> _Parts of the exercise_:
1. Please decide whether each statement agrees with the course description: (a) the course is taught in English; (b) the course carries 2 ECTS credits; (c) the exercises deal with practical topics covered in lectures. Answer yes or no for each, quoting the deciding words of the text.
2. In the course description, which academic year and semester is given for the course?
3. Quote the course description word for word, starting at "Course detail" and ending at "and charged particles.".

> _Document segment_:
╭──

Course detail
Introduction to Physical Engineering and Nanosciences
FSI-TUN Acad. year: 2020/2021 Winter semester
Explanation of physical principles of classical, holographic and tunneling microscopy, Learning the fundamentals of these instruments. Interaction of radiation with a matter. Sources and detectors of light and charged particles.
Language of instruction
Czech
Number of ECTS credits
2
Supervisor
Department
Learning outcomes of the course unit
Basic physical knowledge needed for the understanding of solid state structure, interaction of the beams od electromagnetic radiation and charged particles with a matter. Sources and detectors of these beams.
Prerequisites
Secondary-school-level knowledge in geometric and and wave optics and solid state physics.
Planned learning activities and teaching methods
The course is taught through lectures explaining the basic principles and theory of the discipline. Exercises are focused on practical topics presented in lectures.

╰──

> _Data supplied_:
╭──

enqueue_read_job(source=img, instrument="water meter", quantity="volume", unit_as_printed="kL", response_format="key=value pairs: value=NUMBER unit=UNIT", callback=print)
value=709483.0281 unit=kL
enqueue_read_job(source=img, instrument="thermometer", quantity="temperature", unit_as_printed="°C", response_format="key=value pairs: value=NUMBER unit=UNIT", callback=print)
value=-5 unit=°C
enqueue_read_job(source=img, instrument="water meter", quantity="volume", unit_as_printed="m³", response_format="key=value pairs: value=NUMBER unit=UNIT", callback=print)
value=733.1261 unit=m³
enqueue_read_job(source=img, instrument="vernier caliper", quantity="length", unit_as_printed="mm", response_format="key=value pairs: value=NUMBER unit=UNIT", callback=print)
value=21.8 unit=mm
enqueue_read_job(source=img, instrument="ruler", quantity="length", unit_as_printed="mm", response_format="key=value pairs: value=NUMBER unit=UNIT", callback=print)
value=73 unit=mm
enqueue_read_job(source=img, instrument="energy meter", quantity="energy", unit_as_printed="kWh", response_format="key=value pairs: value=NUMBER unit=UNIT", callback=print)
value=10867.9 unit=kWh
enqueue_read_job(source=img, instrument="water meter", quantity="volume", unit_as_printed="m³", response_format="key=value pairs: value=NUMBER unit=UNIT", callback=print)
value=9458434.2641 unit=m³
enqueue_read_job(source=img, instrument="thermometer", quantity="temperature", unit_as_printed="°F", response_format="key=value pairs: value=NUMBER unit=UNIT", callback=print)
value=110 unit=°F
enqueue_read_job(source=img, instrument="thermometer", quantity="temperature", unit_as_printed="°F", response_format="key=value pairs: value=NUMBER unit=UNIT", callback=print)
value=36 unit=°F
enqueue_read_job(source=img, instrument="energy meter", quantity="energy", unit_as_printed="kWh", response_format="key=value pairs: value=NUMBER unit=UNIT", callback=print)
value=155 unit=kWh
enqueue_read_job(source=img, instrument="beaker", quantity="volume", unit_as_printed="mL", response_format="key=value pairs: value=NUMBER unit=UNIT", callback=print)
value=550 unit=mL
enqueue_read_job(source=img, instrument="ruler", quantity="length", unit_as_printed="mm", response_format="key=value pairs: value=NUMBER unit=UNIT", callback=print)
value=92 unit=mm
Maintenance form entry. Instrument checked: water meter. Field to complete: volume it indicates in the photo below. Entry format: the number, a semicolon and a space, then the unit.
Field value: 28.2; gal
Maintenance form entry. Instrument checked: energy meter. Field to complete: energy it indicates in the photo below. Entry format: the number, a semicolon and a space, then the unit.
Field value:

╰──

> _Numbered answers_:
1.
(a) No: "Czech"
(b) Yes: "2"
(c) Yes: "Exercises are focused on practical topics presented in lectures."

2. The 2020/2021 academic year, winter semester.

3.
Course detail
Introduction to Physical Engineering and Nanosciences
FSI-TUN Acad. year: 2020/2021 Winter semester
Explanation of physical principles of classical, holographic and tunneling microscopy, Learning the fundamentals of these instruments. Interaction of radiation with a matter. Sources and detectors of light and charged particles.